Continue reading to learn what a job post is, the importance of having a good job post, how to write a job post and where to list job postings.

What Is a Job Post?

A job post is the overview of an open role that is used to recruit qualified applicants. Job postings appear on online job boards, company websites, social media and in print publications like newspapers and magazines.

Job Description Versus Job Post

Job descriptions and job posts are very similar, though there is a small difference between the two. A job description is an internal document that provides an overview of the position for human resources and hiring managers. Job posts are external documents used to recruit prospective employees.

The Importance of Having a Good Job Post

A well-written job posting is important to accurately describe the responsibilities and minimum requirements for an open position. Crafting a clear job post is also important to help you:

  • Attract qualified candidates. By clearly outlining the demands of the position and the minimum qualifications, you’re more likely to identify and attract high-quality candidates for the position.
  • Reduce recruiting expenses. A strong job posting can help reduce the amount of time and money you spend on your recruiting process by identifying the best candidates early on.
  • Leverage your existing workforce. With a well-written job posting, you can ask current employees for any references within their network that may be qualified for the position. This can help expedite the process and reduce the number of platforms that you need to post the job to.

What to Include in a Job Post

Now that you understand the importance of a well-written job posting, here’s the key information to include.

Summary of the Position

Open your job posting with a brief paragraph that summarizes the purpose of the job and includes a high-level overview of the job responsibilities. You can also include bits of information about the results that candidates should hope to achieve in the role and what level of supervision the position is under.

Outline of Essential Functions

After providing a high-level overview of the position, dive into the specific tasks, duties and responsibilities. List these in order from most important to least important so candidates have an idea of what abilities are most crucial to succeed in the position. In this section, mention that other duties may be assigned to allow for flexibility.

************

EXERCISES TO COMPLETE:
1 – Return the portion of the job-posting passage starting at "Job descriptions and" and ending at "candidates for the position.".
2 – According to the job-posting passage, what kind of document is a job description?
3 – Continue the job-posting passage from the point where it stops.
The material comes from a separate source unrelated to the job-posting passage.

DATA BELOW:

************

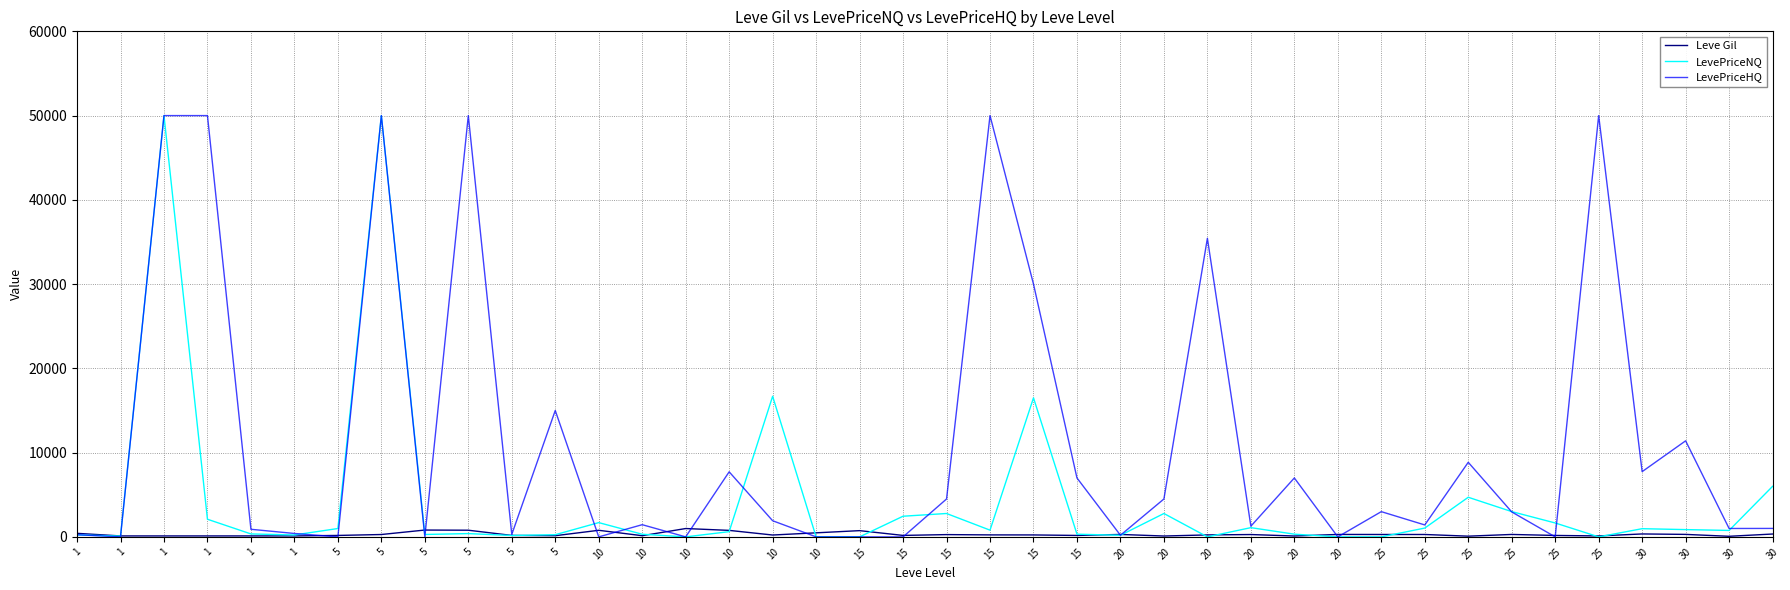

The LevePriceNQ series shows 1613.8 at 15. True or false?

False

************

EXPECTED OUTPUTS:
1 –
Job descriptions and job posts are very similar, though there is a small difference between the two. A job description is an internal document that provides an overview of the position for human resources and hiring managers. Job posts are external documents used to recruit prospective employees.

The Importance of Having a Good Job Post

A well-written job posting is important to accurately describe the responsibilities and minimum requirements for an open position. Crafting a clear job post is also important to help you:

  • Attract qualified candidates. By clearly outlining the demands of the position and the minimum qualifications, you’re more likely to identify and attract high-quality candidates for the position.

2 – An internal document that provides an overview of the position for human resources and hiring managers.

3 –
Description of Working Conditions

Include a concise description of working conditions so applicants understand the environment in which the job takes place. If there are any unpleasant or dangerous conditions, applicants need to be made aware of them before considering the position.

Minimum Qualifications

To ensure that applicants are clear about the requirements, list the minimum qualifications necessary to be considered for the position. This can include education, professional experience, certifications, knowledge, skills and abilities.

Information About Organizational Values and Culture

An applicant may meet all of the requirements and minimum qualifications but not align with your company’s values and culture. Provide a brief overview of the company culture, enough for a prospective applicant to have a clear understanding of what to expect should they apply to the position.

Tips for Writing a Job Post That Attracts High-Quality Applicants

A job post can have all the necessary information but still not be very effective. You can give your post the finishing touches by thinking about how potential applicants will respond to it. Here are some tips for crafting high-quality job posts that will catch the eye of the people you most want at your company.

Tip 1: Make the Job Post Easy to Read

Before you even write a word, you should consider the overall appearance and readability of the job post you’re sending out into the world. Here are a few formatting details to consider: 

  • Spacing. White space makes text easier to read. Breaking the text into short, succinct paragraphs reduces mental strain and makes the reading experience less exhausting. Having a “wall of text” is never a good idea. 
  • Section headers. Just as you shouldn’t create a wall of text, you shouldn’t make it difficult for the reader to find what they’re looking for. The best job posts use headers that break the post into small sections. 
  • Bullet points. Once you’ve broken your job post into sections, you’ll want to continue to focus on making your post as easy to read as possible. Another great step here is utilizing bullet points in a few of your sections. For example, your “About the job” section may have a short, introductory paragraph followed by a list of bullet points that describe the job functions.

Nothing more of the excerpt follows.